When the bottom arrives in the mythical national housing market some time later this year, how far will we be from the heady peaks of the real estate boom when prices were at their zenith?
That prediction from Fiserv, the analytics company the publishes the Fiserv Case-Shiller Indexes, estimates that at the bottom, or “trough” of the peak-to-trough fall, prices will be 35 percent lower than their peak level in the first quarter of 2006.
“After years of large declines, the housing market is showing signs of stabilization. In the fourth quarter of 2011, home prices in 70 markets, representing 18 percent of the 384 metro areas tracked by Fiserv Case-Shiller, were unchanged or had increased compared to the fourth quarter of 2010. In 32 percent of the markets (122 metro areas), the price declines were under two percent. In the fourth quarter of 2011, the average price of a U.S. single-family home fell to a new post-bubble low, declining four percent from the year-ago period. Fiserv Case-Shiller projects a further modest decline of 0.8 percent by the end of 2012,” estimates Fiserv.
Markets rebounding off very large price declines include Detroit, Mich. (+9.8 percent), Cape Coral, Fla. (+3.5 percent) and Port St. Lucie, Fla. (+1.1 percent). However, prices dropped by more than two percent in nearly one-half of metro areas (191), including double-digit decreases in Atlanta (-12.8 percent), Reno, Nev. (-10.8 percent) and Tucson, Ariz. (-10 percent).
“We expect that home prices, which generally lag changes in sales activity by nine to 12 months, will stabilize by the end of this summer and then rise at an annualized rate of 3.9 percent over the next five years,” says David Stiff, Fiserv’s chief economist.
“The precipitous drop in home prices was an immediate cause of the last recession and the financial crisis. Falling home equity has cut into household consumption and has further constrained the economic recovery,” Stiff added. “However, very low prices have also started to draw in more buyers. As demand for houses ramps up, construction activity will increase and residential investment will begin to make a substantial contribution to the recovery and GDP overall.”
Due to the unprecedented price decline and record-low mortgage rates, affordability has improved dramatically. The relationship between home prices and rents has returned to 1998 levels. The ratio of median single-family home price to median family income is lower than any time since 1991. For a conventional mortgage, the payment for a median-priced home represents just 12 percent of median-family income, the lowest percentage on record (since 1971). Fiserv Case Shiller projects this record-level affordability will eventually bring more first-time and trade-up buyers back into the housing market, especially as apartment rents continue to increase and new households are formed, making buying a cheaper option than renting. Growing demand from first-time and trade-up buyers will finally put a floor under home prices, ending the nearly seven-year collapse of the housing bubble.

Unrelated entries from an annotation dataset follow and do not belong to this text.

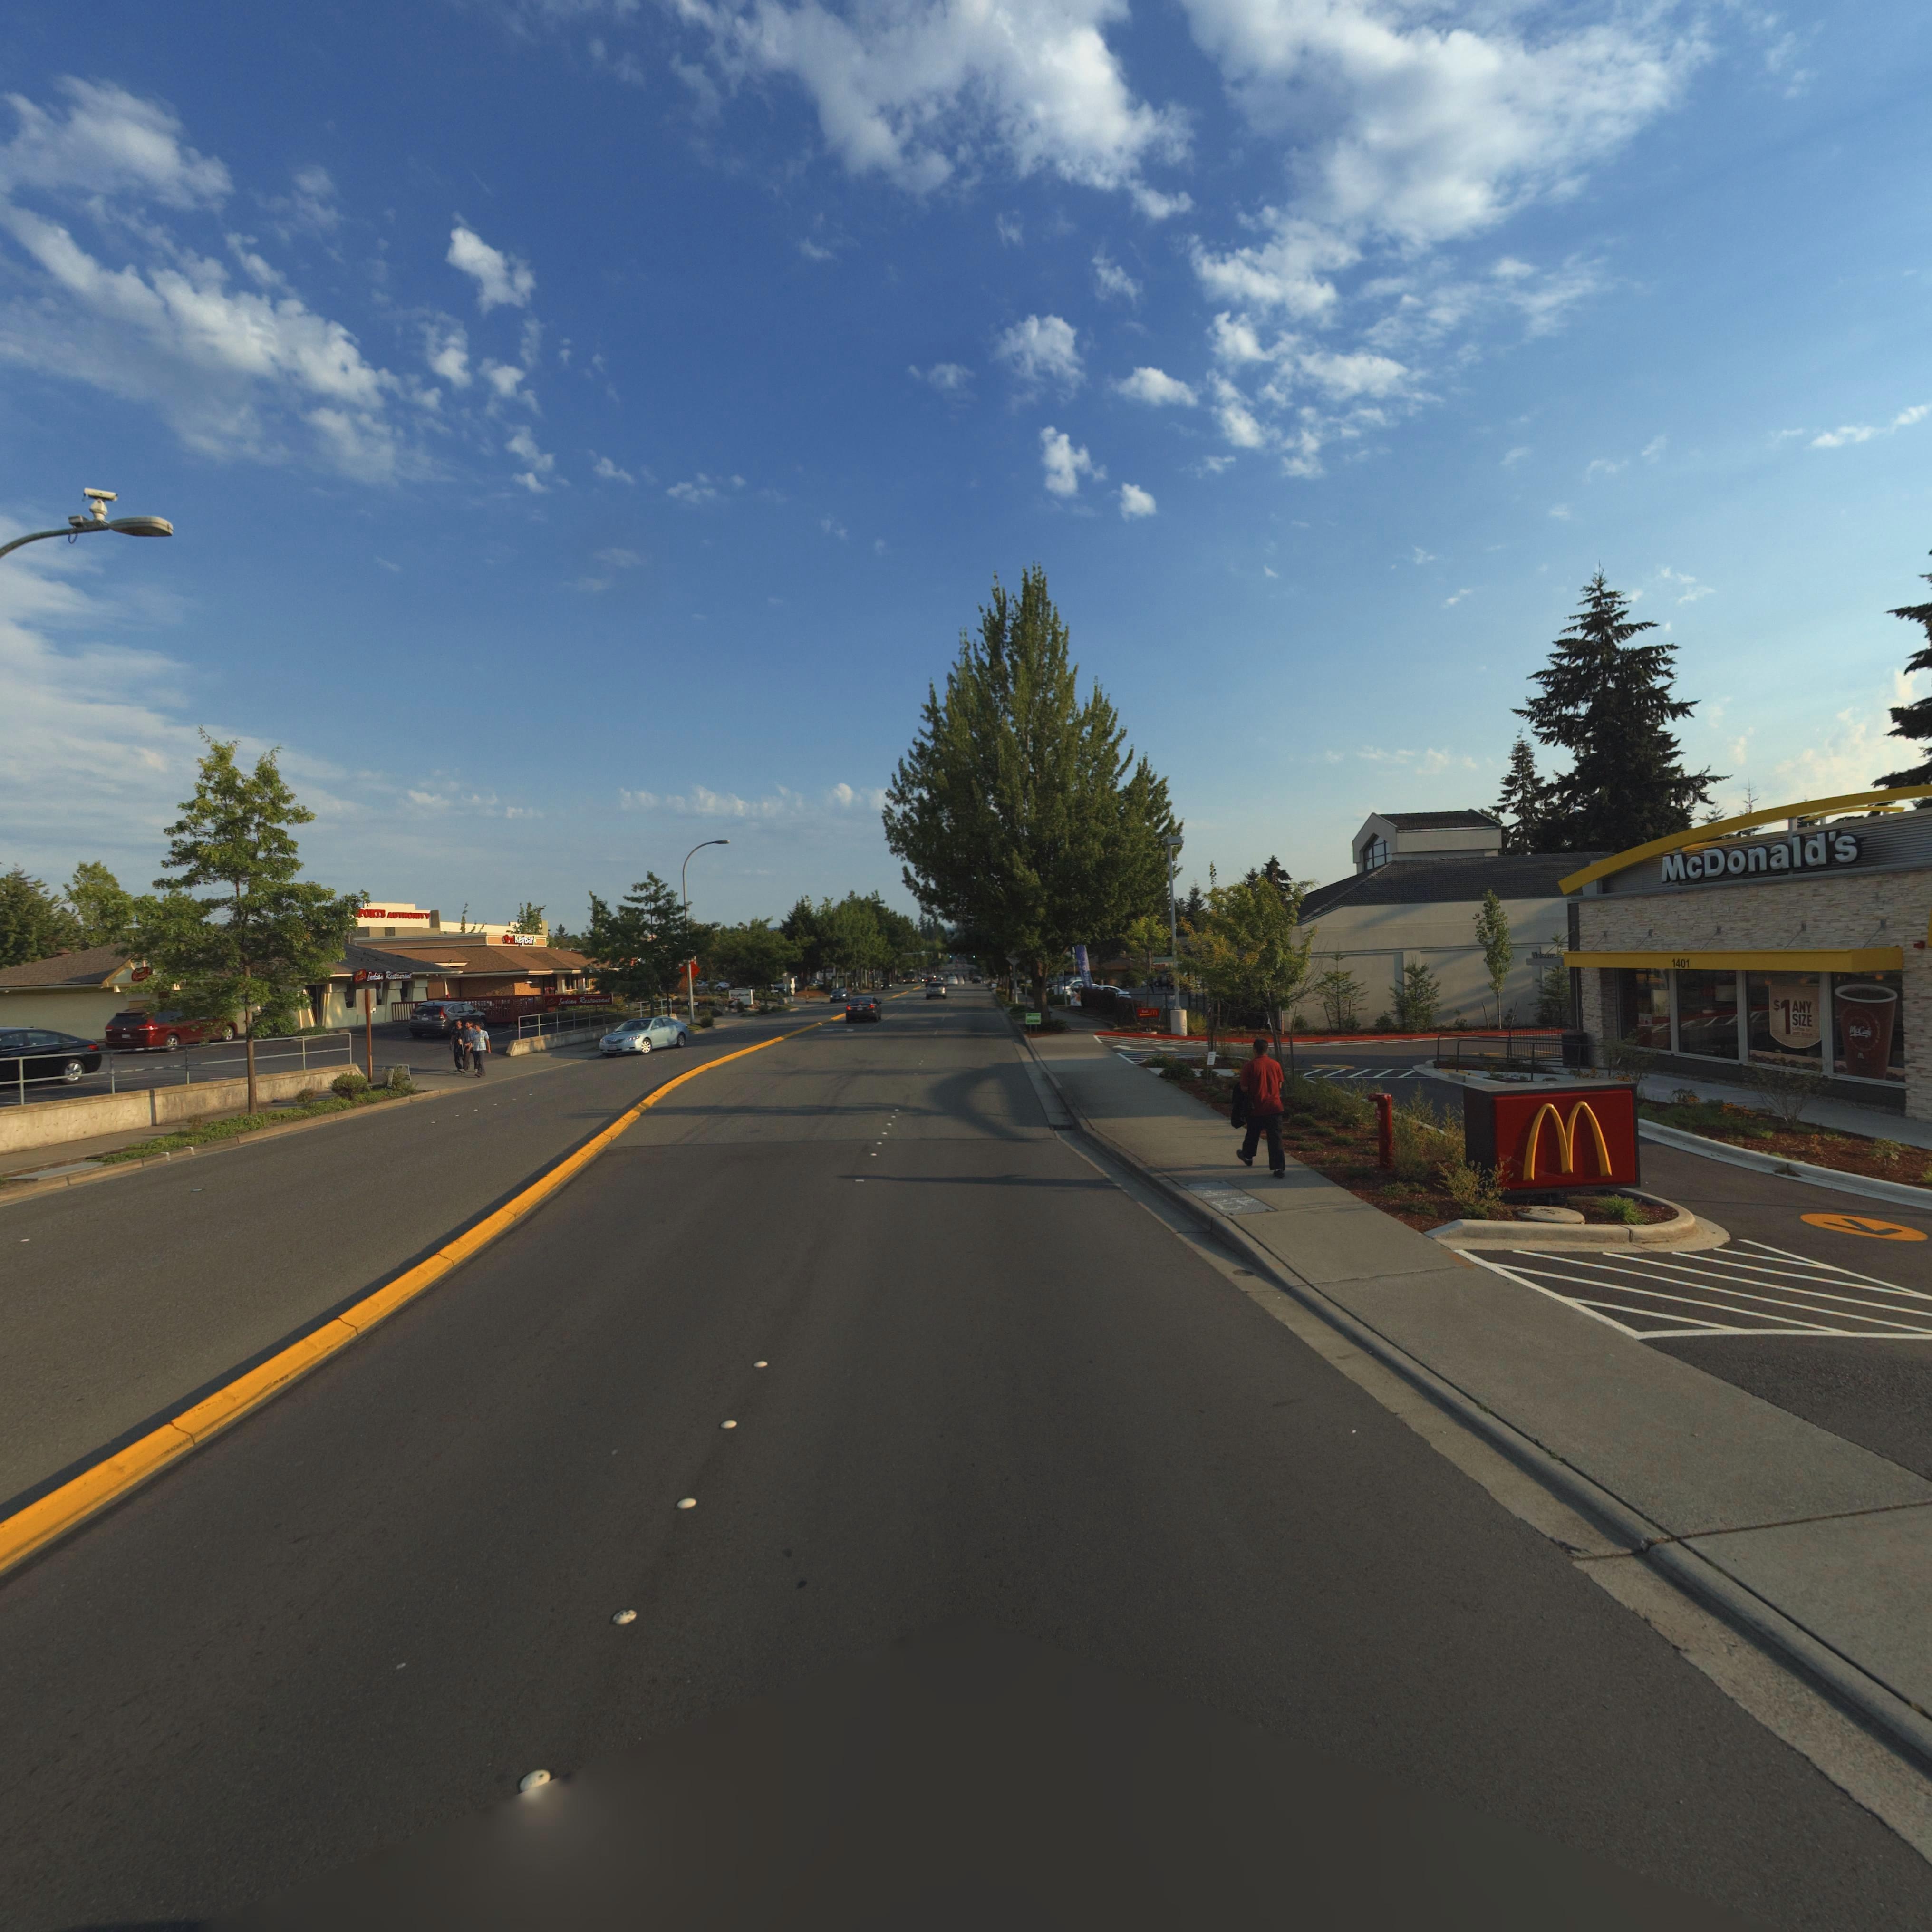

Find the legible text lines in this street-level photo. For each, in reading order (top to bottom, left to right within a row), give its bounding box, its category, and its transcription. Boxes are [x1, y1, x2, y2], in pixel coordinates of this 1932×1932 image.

[1658, 829, 1860, 884] BusinessName: McDonald*s
[358, 908, 386, 918] BusinessName: *ORTS
[386, 911, 430, 919] BusinessName: AUTHO**TY
[514, 934, 537, 945] BusinessName: KeyBank
[1671, 956, 1690, 969] StreetNumber: 1401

Other highlights from the latest Fiserv Case-Shiller Indexes include:
- Some of the hardest-hit markets are expected to experience the fastest growth during the recovery. Six of the 10 markets where annualized prices are expected to rise the most over the next five years have experienced price declines of more than 50 percent from their peaks.
- Conversely, home prices in markets that were spared the worst of the housing downturn are projected to grow at a slower pace. Texas, for example, accounts for 11 of the 39 markets where prices are projected to increase at an annualized 1.5 percent or less over the next five years.
- Of the 30 best-performing housing markets in the 2011 fourth quarter, 13 had unemployment rates of seven percent or less and 14 had a median family income above the national average.
- Seven of the 10 worst-performing markets in 2011 had unemployment rates higher than the national average and median family incomes below the national average.
- Twenty-two of the 25 markets that have seen the largest decline in home prices from peak to the end of 2011 are in California and Florida.